4. Wafer processing apparatus according to claim 1, characterized in that the hot or cold plate module (130) is arranged close to the second robot (120).

5. The wafer processing apparatus according to claim 4, wherein the centering module (140) is provided between the hot or cold plate module (130) and the first robot (110).

6. A control method of a wafer processing apparatus, characterized in that the control method controls the wafer processing apparatus according to any one of claims 1 to 5, the control method comprising:

controlling the first robot to clamp the wafer to be processed in the wafer box and placing the wafer on the centering module;

And controlling the centering module to center the wafer to be processed so as to obtain a centering wafer.

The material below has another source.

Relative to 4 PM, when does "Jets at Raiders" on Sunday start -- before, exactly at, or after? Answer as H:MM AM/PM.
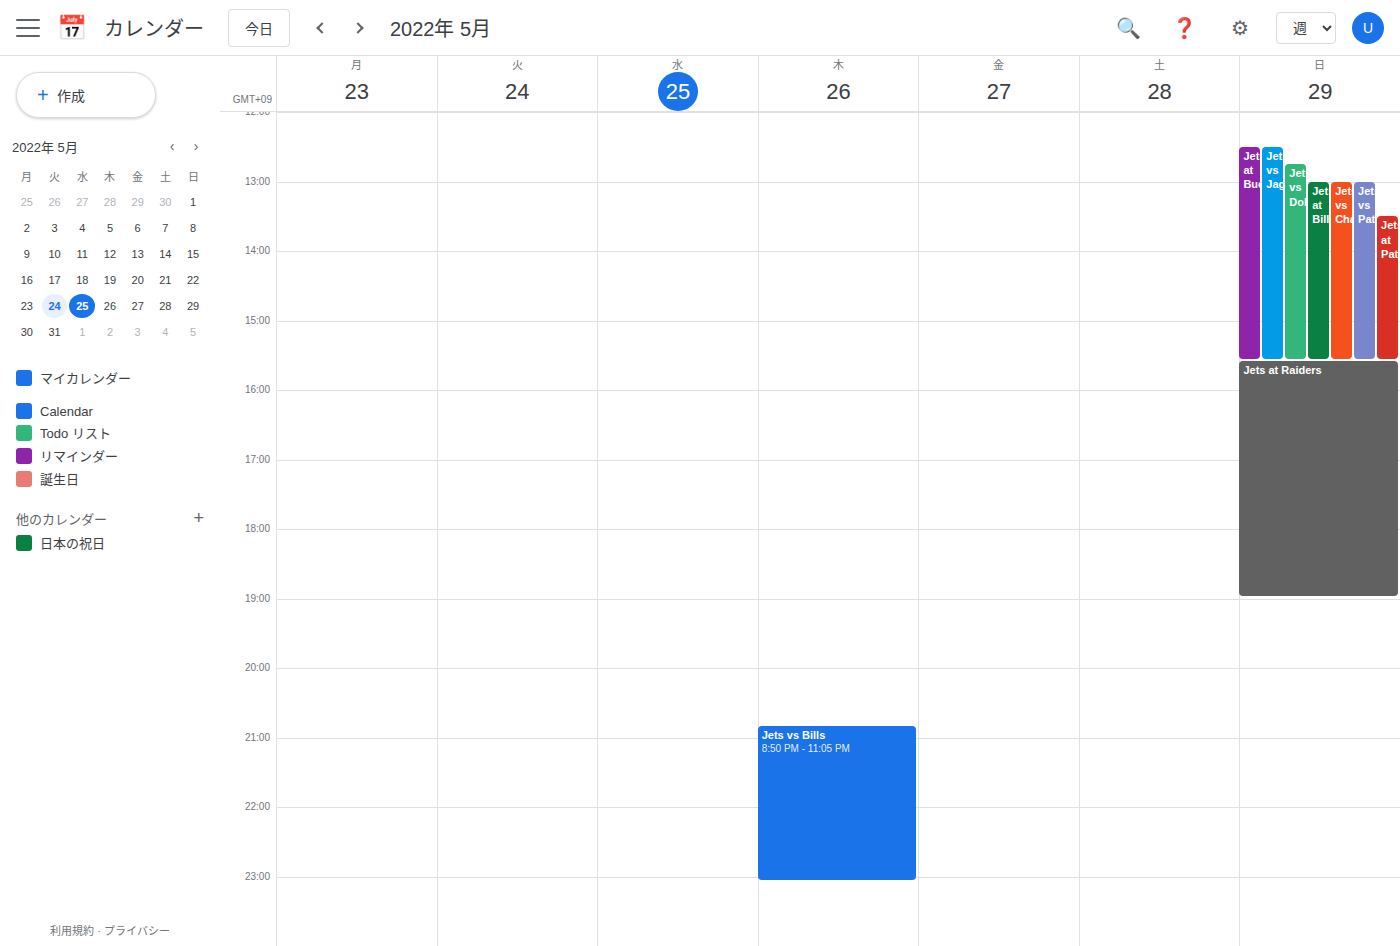
3:35 PM -- before 4 PM, 25 minutes above the 4 PM line.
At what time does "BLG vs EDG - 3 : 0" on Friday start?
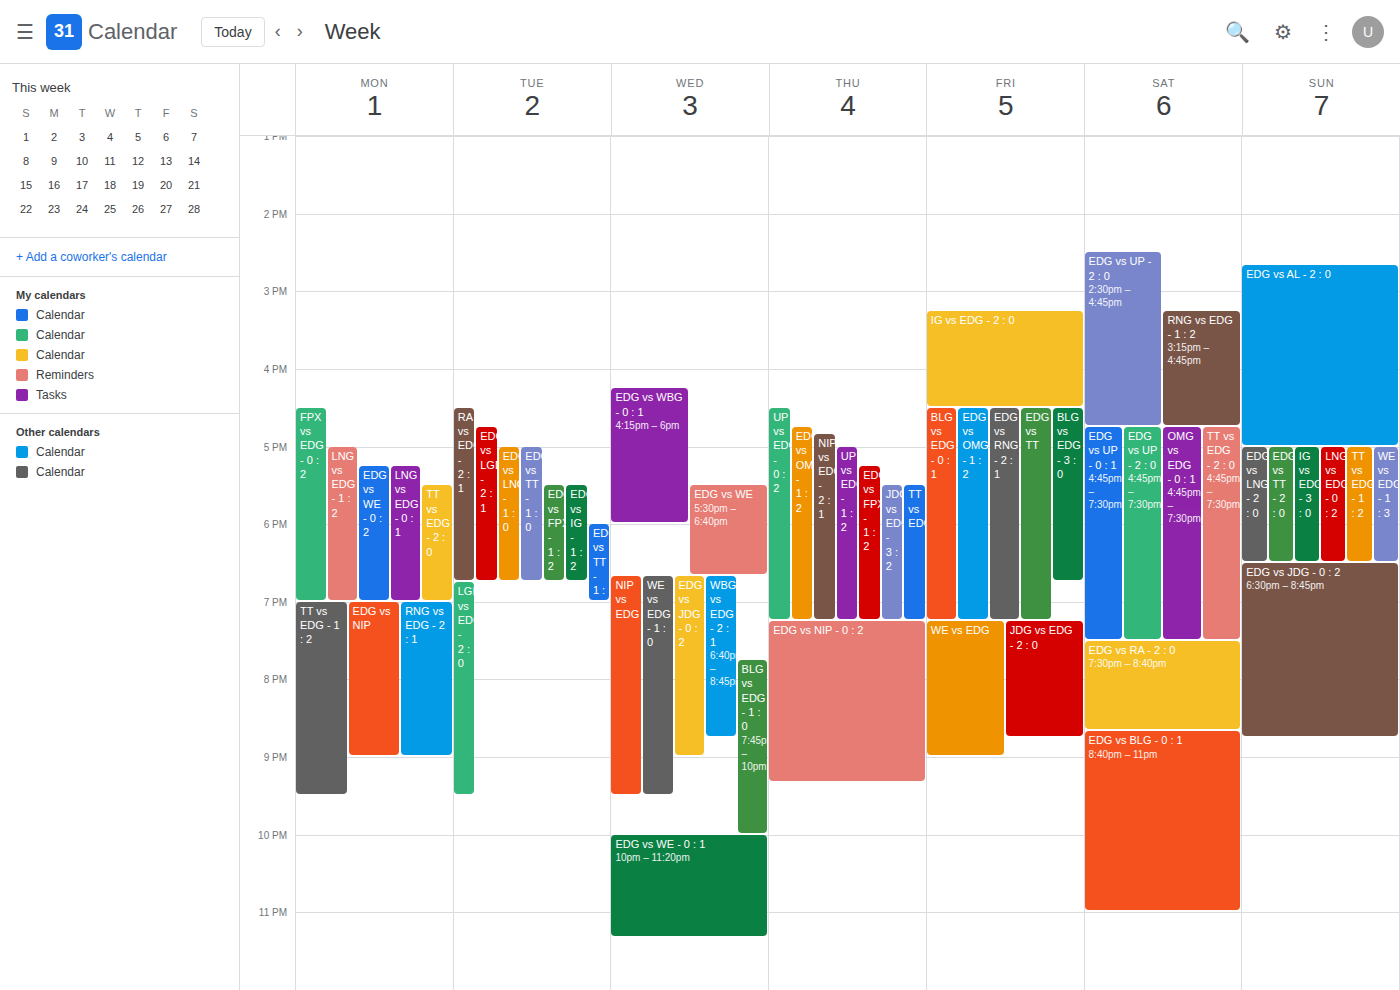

7. The control method of claim 6, wherein after the centering module is controlled to center the wafer to be processed, the control method further comprises:

Controlling the second robot to clamp the centering wafer and place the centering wafer on the spin-coating developing module;

The photoresist homogenizing and developing module is controlled to glue or develop the middle wafer so as to obtain a photoresist homogenizing wafer or a developing wafer;

The photoresist homogenizing and developing module is controlled to glue the middle wafer, so that the photoresist homogenizing wafer is obtained;

and under the condition that the photoresist uniformizing and developing module is controlled to develop the middle wafer, the developing wafer is obtained.

8. The control method according to claim 7, wherein after the controlling the spin developing module to glue or develop the intermediate wafer, the control method further comprises:

controlling the second robot to clamp the spin wafer or the developing wafer, and placing the spin wafer or the developing wafer on the hot tray or the cold tray module;

And controlling the hot disc or cold disc module to heat or cool the spin-coating wafer or the developing wafer so as to obtain a dried wafer.

9. The control method according to claim 8, wherein after the controlling the hot plate or the cold plate module to heat or cool the spin wafer, the control method further comprises:

and controlling the first robot to clamp the dried wafer and place the dried wafer in the wafer box.